SCREEN

LATTER DAYS

Martin Stein

In his directorial debut, C. Jay Cox, the pen behind Sweet Home Alabama, has made a film sure to offend Mormons to the same extent it titillates gays and bores everyone else.


Steve Sandross is Elder Aaron Davis, a Mormon missionary in Los Angeles, moving into an apartment complex shared by Christian (Wesley A. Ramsey), a handsome gay waiter with a libertine's morals. It isn't long before boy meets boy and a bet is made over whether Christian can seduce the chaste, closeted lad. Aaron struggles with his repressed desires and deeply held faith, almost falling into bed until realizing he's just another notch on Christian's bedpost. After that, the movie becomes more about Christian's fight to find meaning in his empty life.


Eventually, Aaron is found out by his fellow missionaries and sent back home to face the wrath of his family and excommunication from his church. In short, his entire world collapses. In the meantime, Christian somewhat ruefully goes back to partying.


Based in part on Cox's own experiences growing up Mormon and then coming out, Latter Days is a sincere attempt to present a complex, balanced story. Unfortunately, Cox isn't up to the task and ends up giving short shrift to both sides. Except for Aaron, the Mormons are all presented as narrow-minded bigots. It has to be noted that Mormonism is hardly the only religion to have sanctions against homosexuality, but this is never hinted at in the film. Instead, we are shown a culture that has more in common with far-right Christian fundamentalism than modern Mormon life.

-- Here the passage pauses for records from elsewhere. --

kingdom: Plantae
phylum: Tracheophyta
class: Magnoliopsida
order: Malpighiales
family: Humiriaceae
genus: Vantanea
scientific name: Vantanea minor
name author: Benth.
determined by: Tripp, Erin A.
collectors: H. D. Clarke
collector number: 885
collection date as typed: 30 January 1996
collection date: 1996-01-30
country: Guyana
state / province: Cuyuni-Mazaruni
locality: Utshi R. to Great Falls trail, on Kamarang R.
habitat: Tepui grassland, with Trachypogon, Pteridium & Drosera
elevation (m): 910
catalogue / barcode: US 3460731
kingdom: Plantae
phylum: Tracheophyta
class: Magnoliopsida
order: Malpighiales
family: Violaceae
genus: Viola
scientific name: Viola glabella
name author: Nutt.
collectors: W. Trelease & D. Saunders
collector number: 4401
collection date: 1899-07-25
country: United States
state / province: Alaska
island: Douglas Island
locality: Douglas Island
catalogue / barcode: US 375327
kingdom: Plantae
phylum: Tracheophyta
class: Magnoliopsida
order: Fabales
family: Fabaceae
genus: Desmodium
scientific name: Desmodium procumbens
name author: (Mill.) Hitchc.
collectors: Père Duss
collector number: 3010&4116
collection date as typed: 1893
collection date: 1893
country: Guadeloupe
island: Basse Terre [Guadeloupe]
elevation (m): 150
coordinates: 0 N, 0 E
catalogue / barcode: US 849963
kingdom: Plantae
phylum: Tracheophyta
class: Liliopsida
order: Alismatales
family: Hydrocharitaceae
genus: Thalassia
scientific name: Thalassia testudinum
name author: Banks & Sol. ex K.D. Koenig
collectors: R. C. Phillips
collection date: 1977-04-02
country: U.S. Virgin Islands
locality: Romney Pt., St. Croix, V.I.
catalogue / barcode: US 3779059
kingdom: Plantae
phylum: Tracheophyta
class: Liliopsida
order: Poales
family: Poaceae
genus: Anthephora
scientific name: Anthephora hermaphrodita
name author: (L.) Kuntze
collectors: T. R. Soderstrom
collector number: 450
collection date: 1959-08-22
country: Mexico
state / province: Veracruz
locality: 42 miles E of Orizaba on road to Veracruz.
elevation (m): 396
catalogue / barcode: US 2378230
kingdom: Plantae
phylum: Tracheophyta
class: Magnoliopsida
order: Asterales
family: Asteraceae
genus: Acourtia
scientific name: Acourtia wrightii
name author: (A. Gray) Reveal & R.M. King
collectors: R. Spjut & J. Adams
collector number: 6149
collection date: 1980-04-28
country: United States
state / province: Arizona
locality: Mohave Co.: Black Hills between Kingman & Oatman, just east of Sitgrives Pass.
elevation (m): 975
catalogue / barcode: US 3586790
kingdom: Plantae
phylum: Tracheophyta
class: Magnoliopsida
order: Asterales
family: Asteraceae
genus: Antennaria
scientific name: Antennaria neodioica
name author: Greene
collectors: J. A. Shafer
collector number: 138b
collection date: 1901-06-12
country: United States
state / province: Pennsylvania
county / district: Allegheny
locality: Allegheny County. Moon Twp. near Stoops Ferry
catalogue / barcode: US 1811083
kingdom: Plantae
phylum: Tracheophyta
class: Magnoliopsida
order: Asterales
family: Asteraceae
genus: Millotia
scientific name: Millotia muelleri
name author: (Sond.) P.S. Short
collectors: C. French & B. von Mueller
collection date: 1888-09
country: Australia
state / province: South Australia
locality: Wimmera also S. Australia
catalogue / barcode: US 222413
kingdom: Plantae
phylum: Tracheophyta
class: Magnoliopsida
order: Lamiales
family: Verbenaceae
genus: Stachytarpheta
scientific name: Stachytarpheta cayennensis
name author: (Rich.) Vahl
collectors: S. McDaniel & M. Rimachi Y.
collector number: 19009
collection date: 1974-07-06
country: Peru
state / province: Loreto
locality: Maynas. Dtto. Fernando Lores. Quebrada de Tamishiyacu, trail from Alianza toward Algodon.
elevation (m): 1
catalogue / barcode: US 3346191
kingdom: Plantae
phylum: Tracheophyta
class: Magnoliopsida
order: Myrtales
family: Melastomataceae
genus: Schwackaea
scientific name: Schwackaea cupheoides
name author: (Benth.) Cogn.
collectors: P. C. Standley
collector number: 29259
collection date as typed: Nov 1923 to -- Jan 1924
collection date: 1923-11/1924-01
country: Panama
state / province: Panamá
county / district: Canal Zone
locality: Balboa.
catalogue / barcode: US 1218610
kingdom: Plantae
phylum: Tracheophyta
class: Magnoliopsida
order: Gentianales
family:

Not that the gay world comes out any better. Christian's sexual adventures are so numerous that he has to carry a PDA to track who he has and hasn't had sex with. Christian's fellow gay waiter isn't portrayed in any better light, nor is the AIDS sufferer whom Christian meets through a meals-on-wheels program. All three are empty-headed men whose lives revolve solely around their penises.


Making a movie about homosexuals is hardly the heady, brave act it once was, with even Oscars being awarded to stories about the love that dares not speak its name. And this is not Oscar material. The acting is stiff, the plot predictable and the camera work uninspired. While the film's final message is meant to be uplifting, it is too little, too late. If Cox had only had the courage to make a film truly exposing his own experiences, Latter Days might have been saved. Instead, it's damned to formula-movie hell.